SUNDAY: Why are most people my age stuck in music for the sake of nostalgia, frozen in some idealized time, usually associated with courting and the music that accompanied it? I recently talked with a friend who spoke of listening to that music now, forty years after its release, with love and tenderness. Perhaps it's not so much that people get stuck in time with music as that they keep faith with it as one keeps faith with a long-term marriage. Maybe that's the real meaning of "high- fidelity." Am I disloyal to the great music that shaped me to always want to make something more, to take music in new directions, to keep plucking away the layers of petals on some infinite flower?
MONDAY: As a closet antiquarian my own music once was all about channeling the ancient ones, finding some power in tradition that continued strong and ageless. Mike Seeger called these old musical traditions "True Vine." This view sees popular music as a genetically modified version of that pure source that has been altered through sound recording, radio waves, digitization, and the pollution of business and marketing. It's like the heirloom tomato has a musical cousin that tastes better and is more nutritious than the store-bought varieties. I love tradition and its music. But I also love living in our own times and circumstances. The new tools of music give us the freedom to make new kinds of music. Who knows what cultural communities will adopt as their folk music?
TUESDAY: There is a downside to being so personally identified with one's music. As the New Year approaches, I've been reading all sorts of "best of" lists for the year. The film and book lists reflect a broad spectrum of style, subject, and genre. But when I look at music, the lists reflect tight expectations of generations, genre, ethnicity and class rather than a swath of exceptional innovation. When I played some of the "best of" Americana artists on Spotify, I heard, by and large, sameness – lots of fine, clean musicianship and utterly boring songs. I don't want music to be merely a blanket over the head. I want it to open up new worlds for people in the same way that film and books do.

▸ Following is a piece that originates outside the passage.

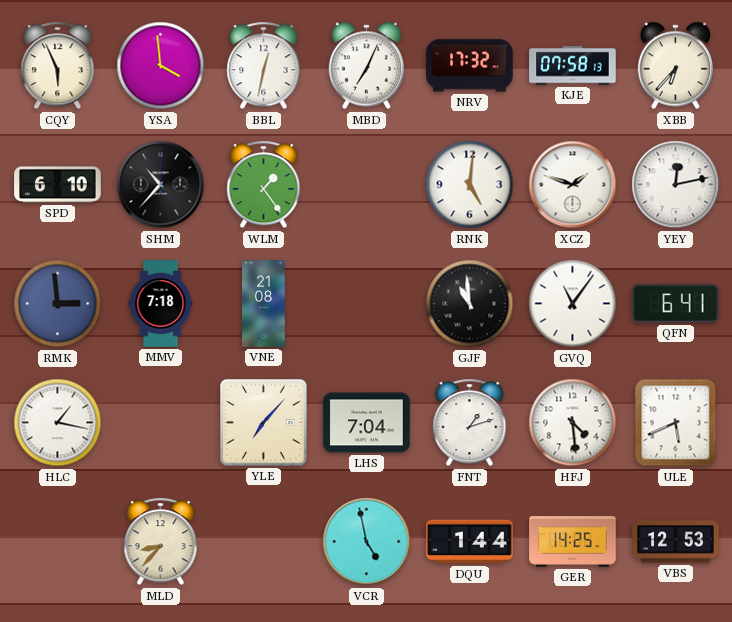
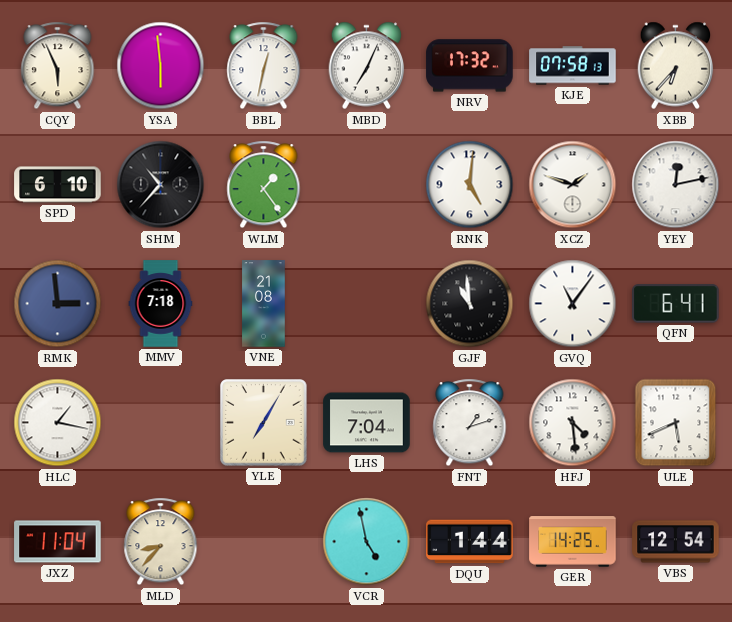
YSA: 3:59 -> 5:59
YLE: 7:07 -> 7:05
JXZ: none -> 11:04
VBS: 12:53 -> 12:54
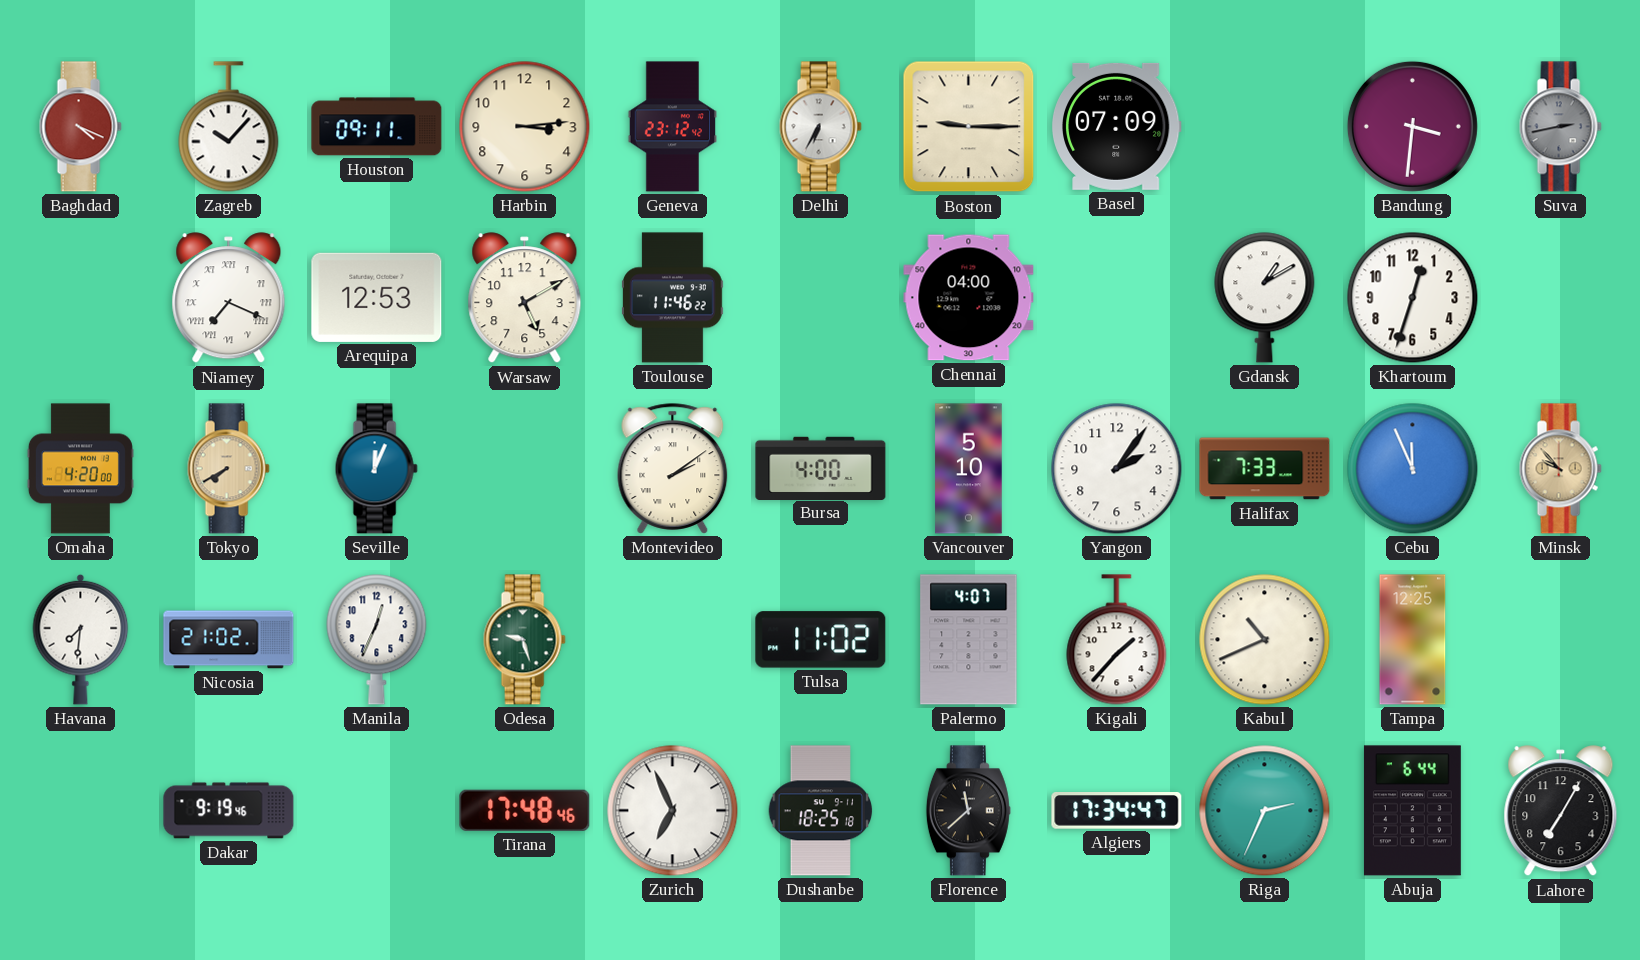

WEDNESDAY: It's 2014. How do we take stock of our nation this year? I see lots of reference to GNP, the Gross National Product, and I find myself focused on that word "gross." I'd vote for new indices that tell us how we are doing as people. How about RBC (Red/Blue Compassion Index) or even RPD (Rich/Poor Disparity Index), JFI (Junk Food Ingestion Index), the SOS (Smiling on Street Index) or even the PBC (Public Bathroom Cleanliness Index). But really I believe our culture can best be measured by the MDG (Music Defining Generation Index). My commitment as a devout resolutionary is to aim high. I want our music to excite "the masses." I want our tunes to stick in people's brains.